Coding – The Lost Generation
If you were born in the eighties, you’re part of a sandwich generation that missed out on coding education. But it’s never too late to learn…
You can tell a person’s age by their first memories of computing. For some, it involved the wondrously slick world unveiled in 1994 by Sony’s PlayStation. Others fondly remember the thrill of inserting a floppy disc into their brand new home PC. However, people of a slightly more mature vintage may have cut their teeth hunched over magazines full of coding instructions, laboriously typing INKEY$ and GO TOs into a self-written program that could tell the time or display “I am a muppet” two hundred times on the screen. It seemed cutting edge at the time.
Passive Consumption
Today’s young adults are more likely to passively consume computer products than actively create them. For every Dong Nguyen, there are thousands of people content to trawl the Google Play store in search of pre-prepared offerings. However, this general ignorance sits poorly with the DIY ethos of open source programming and collaborative problem-solving.
National Curriculum
In an attempt to inspire future generations, coding is being added to the British school curriculum to build upon the nation’s globally-admired reputation for software innovation. Computer programming is already one of the world’s biggest growth industries, supporting millions of jobs in the creative industries and infiltrating everything from web-enabled fridges to smart bathroom scales. Its importance as we move towards an always-online, app-driven future is only going to increase.
The Coding Gap
This headlong race towards a digital future will leave today’s twenty and thirty-somethings effectively stranded between the BASIC fluency of their parents and the app creating skills of their children. Employers are increasingly looking for IT skills almost irrespective of the job being applied for, and our lives are inexorably becoming ever-more digitally driven. People more familiar with plugging in a Gameboy cartridge than creating a gaming plugin are slowly being left behind, as the world advances without them.
Carpe Coding
A common misconception about computer coding is that you effectively have to be an IT expert from the outset. Nothing could be further from the truth. Colleges around the world offer certificate and diploma-level courses in subjects like software development, with entry criteria often requiring nothing more than school qualifications. These courses gradually introduce the concepts behind computing and software until students find themselves entering lines of code almost without realising it. Coding languages like C++ are effectively written in English anyway, making them easy to translate and understand for English speakers.
HTML offers a good starting point, since this is many people’s first unwitting exposure to a structured syntax. Hyper Text Markup Language regulates how websites display their content, along with sister languages like PHP. Their English origins mean subjects like HTML can be taught through home study courses or at evening classes. Students are often amazed how this new knowledge informs their web browsing and online activities, from troubleshooting IT issues to understanding the internet’s acronym-fuelled jargon.

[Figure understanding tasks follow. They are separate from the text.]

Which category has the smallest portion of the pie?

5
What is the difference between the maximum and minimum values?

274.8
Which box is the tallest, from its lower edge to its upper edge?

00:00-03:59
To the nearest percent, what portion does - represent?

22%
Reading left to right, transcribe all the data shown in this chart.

With pleasing circularity, today’s programming experts have started creating apps that allow children to learn how to code for themselves. While the likes of ScratchJr might be a bit juvenile for our lost generations of passive consumers, there’s always technology like the Raspberry Pi. This credit card-sized computer was created with the purpose of enabling all ages to explore computing and to learn programming languages like Scratch and Python.